[Teks yang Disediakan]
--------

Surabaya, NU Online
Hasil Ujian Nasional SMA/MA baru diumumkan awal Mei lalu. Namun, sebanyak 138 siswa Madrasah Aliyah (MA) Amanatul Ummah sudah diterima di beberapa perguruan tinggi favorit di dalam negeri. Beberapa lainnya bahkan sudah diterima juga di Eropa dan Timur Tengah.
“13 siswa MA Amanatul Umah diterima Fakultas Kedokteran Umum di Unair, Undip, UNS, dan UIN Jakarta. Teknik informatikanya mungkin lebih dari 20 diterima di UGM, Unair, dan lainnya,” terang Pengasuh Pondok Pesantren Amanatul Ummah KH Asep Saifuddin Chalim saat ditemui di pesantrennya, Mojokerto, Selasa (10/05) seperti dikutip dari laman kemenag.go.id.

--------

[Petunjuk Latihan]
1. Ringkas paragraf berita di atas yang diawali "Hasil Ujian Nasional SMA/MA" menjadi daftar butir tanpa menghilangkan fakta pokoknya.
2. Salin bagian berita di atas mulai dari kata-kata yang memuat "Surabaya, NU Online" dan berhenti setelah "dari laman kemenag.go.id.".

[Cuplikan Data]

--------

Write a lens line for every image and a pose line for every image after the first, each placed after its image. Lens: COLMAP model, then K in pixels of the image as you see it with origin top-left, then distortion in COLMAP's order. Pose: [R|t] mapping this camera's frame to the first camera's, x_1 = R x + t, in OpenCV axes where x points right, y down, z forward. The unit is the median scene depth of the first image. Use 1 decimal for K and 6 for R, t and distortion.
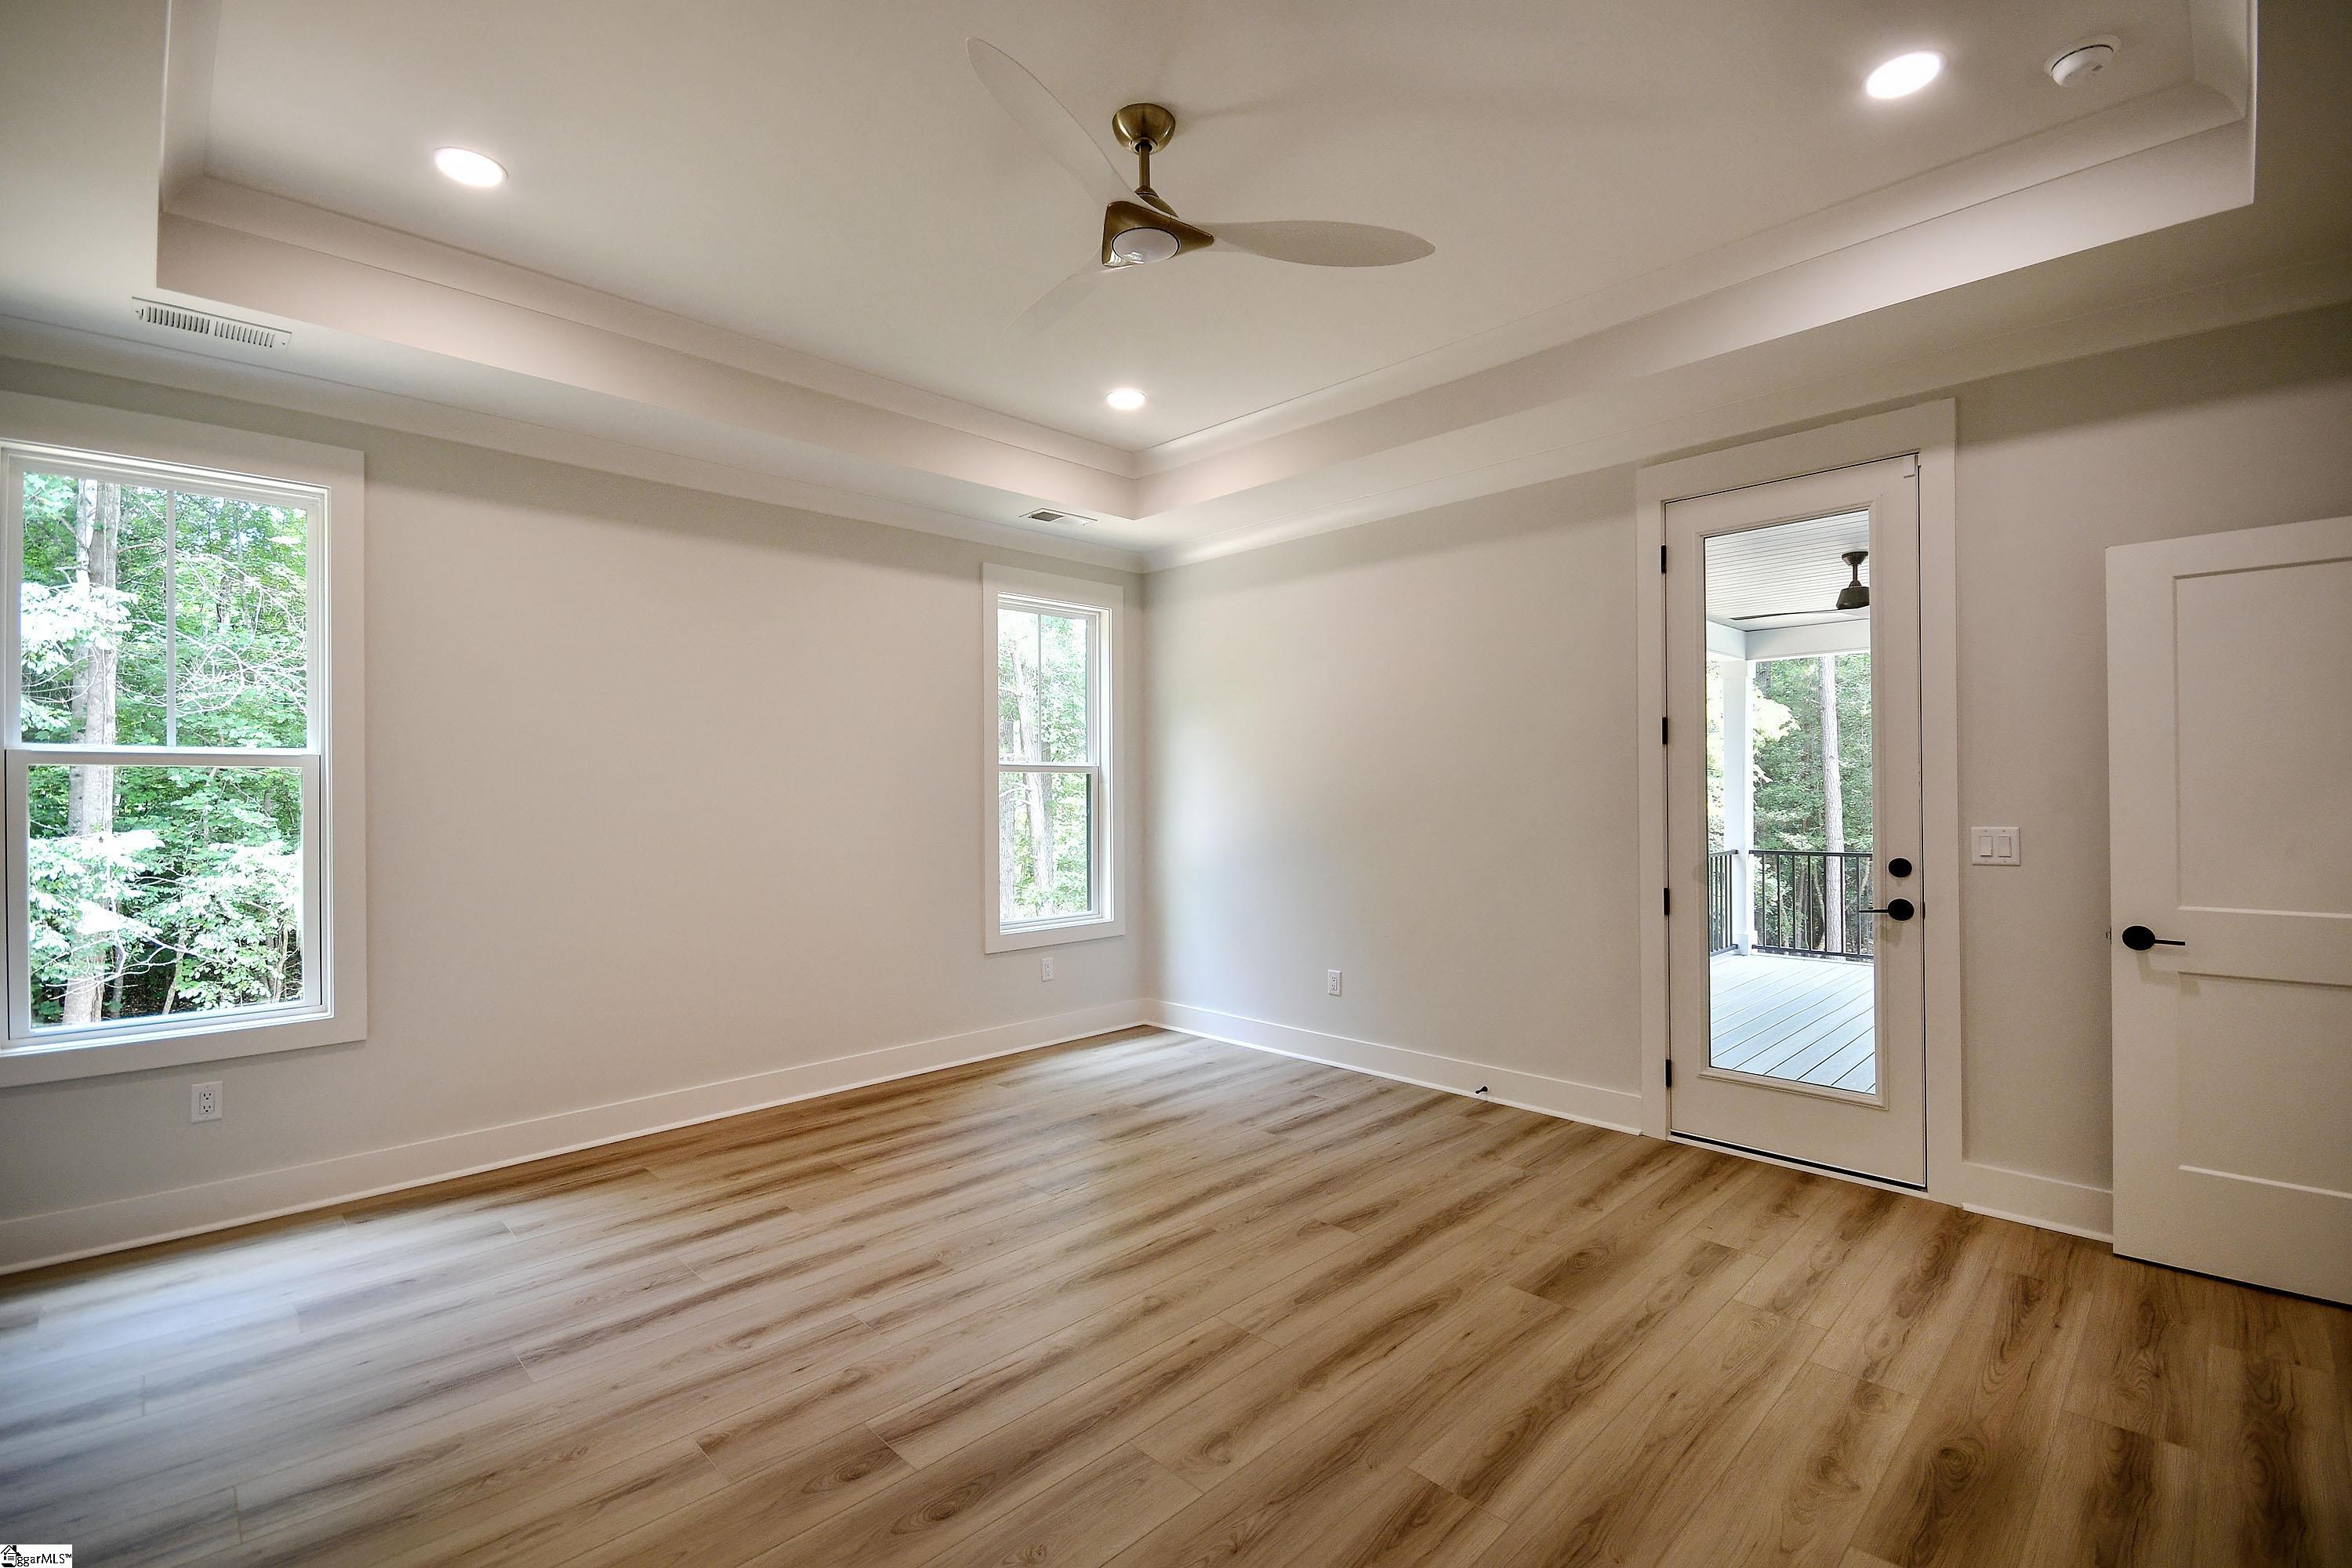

--------

[Daftar Jawaban]
1.
- Hasil Ujian Nasional SMA/MA baru diumumkan awal Mei.
- Sebanyak 138 siswa MA Amanatul Ummah sudah diterima di beberapa perguruan tinggi favorit dalam negeri.
- Beberapa siswa lainnya juga sudah diterima di Eropa dan Timur Tengah.

2.
Surabaya, NU Online
Hasil Ujian Nasional SMA/MA baru diumumkan awal Mei lalu. Namun, sebanyak 138 siswa Madrasah Aliyah (MA) Amanatul Ummah sudah diterima di beberapa perguruan tinggi favorit di dalam negeri. Beberapa lainnya bahkan sudah diterima juga di Eropa dan Timur Tengah.
“13 siswa MA Amanatul Umah diterima Fakultas Kedokteran Umum di Unair, Undip, UNS, dan UIN Jakarta. Teknik informatikanya mungkin lebih dari 20 diterima di UGM, Unair, dan lainnya,” terang Pengasuh Pondok Pesantren Amanatul Ummah KH Asep Saifuddin Chalim saat ditemui di pesantrennya, Mojokerto, Selasa (10/05) seperti dikutip dari laman kemenag.go.id.